Several sensitivity analyses were also performed to test the robustness of our outcomes. First, in order to reduce the impact of the missed diagnosis at the baseline visit on the effectiveness of analysis as much as possible, researchers excluded those cases which reported the cognitive impairment diagnosis in the first 2 years of follow-up. Second, an analysis of participants who have lived in the current address for at least 5 years was also conducted by the research team to estimate the long-term effect of air pollution exposure on cognitive impairment. Finally, researchers brought other mixed covariates, for example, age, sex, ethnicity, and so on, into consideration to minimize their potential influences during the follow-up.

Besides, given that not all participants diagnosed with cognitive impairment or dementia were necessarily attributed to air pollution exposure, our research team adopted Levin’s formula [34] to estimate the proportion of patients that could be prevented if the risk factor was eliminated.

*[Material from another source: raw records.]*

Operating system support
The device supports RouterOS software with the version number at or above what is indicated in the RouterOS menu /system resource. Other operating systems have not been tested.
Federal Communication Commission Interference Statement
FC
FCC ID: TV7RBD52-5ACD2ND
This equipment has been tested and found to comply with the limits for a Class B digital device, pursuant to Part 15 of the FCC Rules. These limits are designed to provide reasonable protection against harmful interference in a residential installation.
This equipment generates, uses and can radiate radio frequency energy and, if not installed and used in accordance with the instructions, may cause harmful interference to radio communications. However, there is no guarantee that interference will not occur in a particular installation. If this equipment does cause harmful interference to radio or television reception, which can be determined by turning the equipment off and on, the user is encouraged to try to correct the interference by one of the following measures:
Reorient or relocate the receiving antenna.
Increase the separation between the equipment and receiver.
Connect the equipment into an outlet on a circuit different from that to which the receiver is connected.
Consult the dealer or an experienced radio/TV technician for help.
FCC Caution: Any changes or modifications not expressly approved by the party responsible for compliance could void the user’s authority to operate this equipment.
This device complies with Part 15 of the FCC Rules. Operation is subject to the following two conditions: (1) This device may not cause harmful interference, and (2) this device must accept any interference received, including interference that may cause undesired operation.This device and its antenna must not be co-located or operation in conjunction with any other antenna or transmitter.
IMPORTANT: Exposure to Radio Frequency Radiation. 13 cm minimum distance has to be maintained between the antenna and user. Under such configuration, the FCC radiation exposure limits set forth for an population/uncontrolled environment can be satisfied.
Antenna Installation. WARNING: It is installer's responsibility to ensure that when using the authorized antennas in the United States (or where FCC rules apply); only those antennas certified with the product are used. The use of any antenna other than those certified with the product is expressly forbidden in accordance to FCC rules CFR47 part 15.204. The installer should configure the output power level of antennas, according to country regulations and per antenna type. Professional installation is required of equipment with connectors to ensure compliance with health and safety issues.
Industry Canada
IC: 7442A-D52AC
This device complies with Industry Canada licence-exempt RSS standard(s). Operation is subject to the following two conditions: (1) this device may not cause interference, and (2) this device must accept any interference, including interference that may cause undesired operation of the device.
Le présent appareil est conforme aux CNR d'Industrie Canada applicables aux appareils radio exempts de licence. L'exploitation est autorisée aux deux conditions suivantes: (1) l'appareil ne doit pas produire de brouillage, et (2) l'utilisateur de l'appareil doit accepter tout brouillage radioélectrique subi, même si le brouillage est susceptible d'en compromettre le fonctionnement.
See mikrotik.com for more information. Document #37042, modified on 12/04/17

In the current study, the HRs were used as the risk ratios (RRs) for the calculation [35].

$$ Population\ Attributable\ Fraction \left(PAF\right)=\fracP_e\times \left(RR_e-1\right)\left[P_e\times \left(RR_e-1\right)+1\right]$$

Where Pe was the representation of risk factor prevalence and RRe was the relative risk because of the factor, comparing the incidence of cognitive decline in the exposed and unexposed groups. However, participants may not only face a single risk factor. As a result, it was important to calculate the weighted PAF adjusted for the correlation to further account for the existence of multiple risk factors [36]. The formula [37] was shown as follows, where communality was the sum of the square of all factor loadings and the w was 1 minus communality.

$$ Weighted\ PAF=1-\prod \left[1-\left(w\times PAF\right)\right]$$

Meanwhile, the restricted cubic spline analysis was also used to examine whether there was a dose-response relationship between single air pollutants or the APS with the incidence of cognitive impairment and dementia. We additionally conducted the stratified analysis on potential confounders to further explore the possible relevance of the genetic predisposition, sociodemographic characteristics, lifestyle, and prevalent disease with air pollution-induced cognitive impairment.

All statistical analyses were performed with SAS software. All P-values were based on the two-sided test, and P-values < 0.05 were considered statistically significant. The figures in the current article were generated with R software, GraphPad Prism software (version 9.4.1), and Adobe Illustrator software.